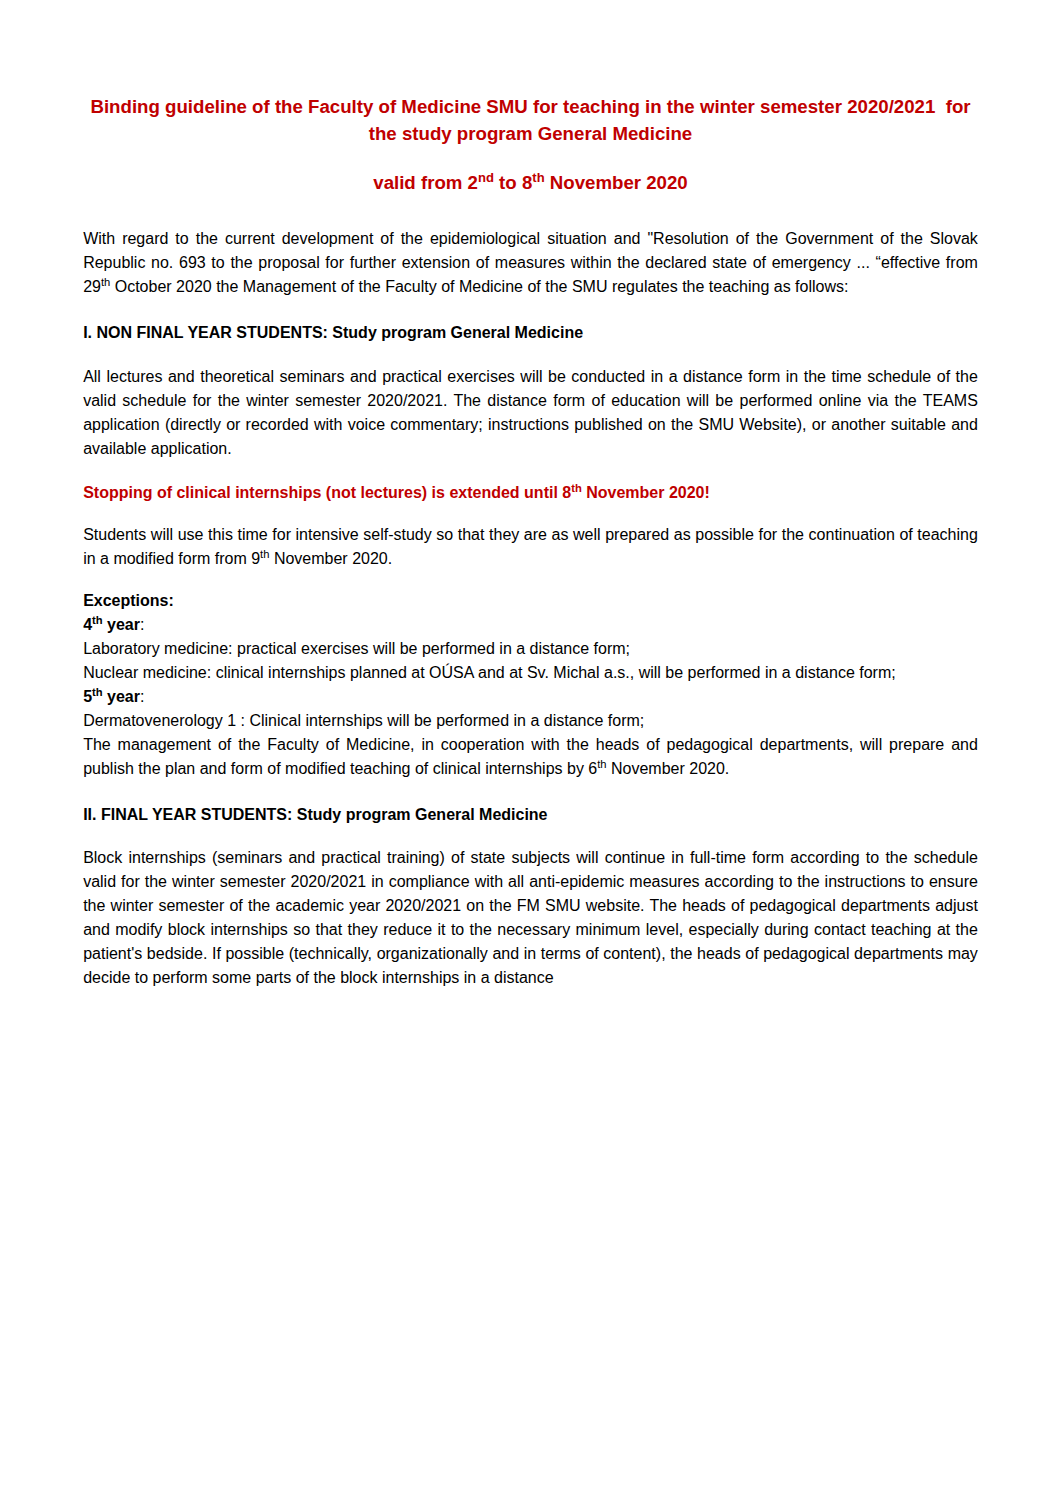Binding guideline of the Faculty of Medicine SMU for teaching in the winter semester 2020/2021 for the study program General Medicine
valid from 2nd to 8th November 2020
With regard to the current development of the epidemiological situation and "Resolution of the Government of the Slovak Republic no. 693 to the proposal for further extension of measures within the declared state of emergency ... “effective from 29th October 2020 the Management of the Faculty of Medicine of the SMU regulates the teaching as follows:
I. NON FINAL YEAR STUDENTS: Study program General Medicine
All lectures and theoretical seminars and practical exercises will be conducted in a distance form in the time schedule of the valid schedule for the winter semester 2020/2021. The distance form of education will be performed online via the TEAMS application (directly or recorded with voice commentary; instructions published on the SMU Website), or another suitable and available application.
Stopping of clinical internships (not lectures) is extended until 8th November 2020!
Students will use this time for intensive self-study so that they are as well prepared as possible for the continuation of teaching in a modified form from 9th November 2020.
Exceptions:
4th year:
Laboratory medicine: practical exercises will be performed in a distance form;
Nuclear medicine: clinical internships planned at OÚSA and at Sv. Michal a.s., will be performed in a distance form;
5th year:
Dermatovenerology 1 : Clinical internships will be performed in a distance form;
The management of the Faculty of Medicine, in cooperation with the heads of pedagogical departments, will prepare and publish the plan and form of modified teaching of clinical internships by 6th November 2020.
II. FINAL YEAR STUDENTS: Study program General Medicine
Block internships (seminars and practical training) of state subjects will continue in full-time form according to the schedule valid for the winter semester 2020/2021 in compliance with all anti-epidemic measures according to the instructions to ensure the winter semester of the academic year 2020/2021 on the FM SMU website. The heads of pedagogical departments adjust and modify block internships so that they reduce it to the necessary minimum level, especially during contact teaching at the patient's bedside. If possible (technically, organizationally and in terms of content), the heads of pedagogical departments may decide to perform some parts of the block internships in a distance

☆ ☆ ☆

Exactly reproduce the lines beginning with the one that contains "II. FINAL YEAR" and ending with the last line of the material, both included. Leave out everything else.

II. FINAL YEAR STUDENTS: Study program General Medicine
Block internships (seminars and practical training) of state subjects will continue in full-time form according to the schedule valid for the winter semester 2020/2021 in compliance with all anti-epidemic measures according to the instructions to ensure the winter semester of the academic year 2020/2021 on the FM SMU website. The heads of pedagogical departments adjust and modify block internships so that they reduce it to the necessary minimum level, especially during contact teaching at the patient's bedside. If possible (technically, organizationally and in terms of content), the heads of pedagogical departments may decide to perform some parts of the block internships in a distance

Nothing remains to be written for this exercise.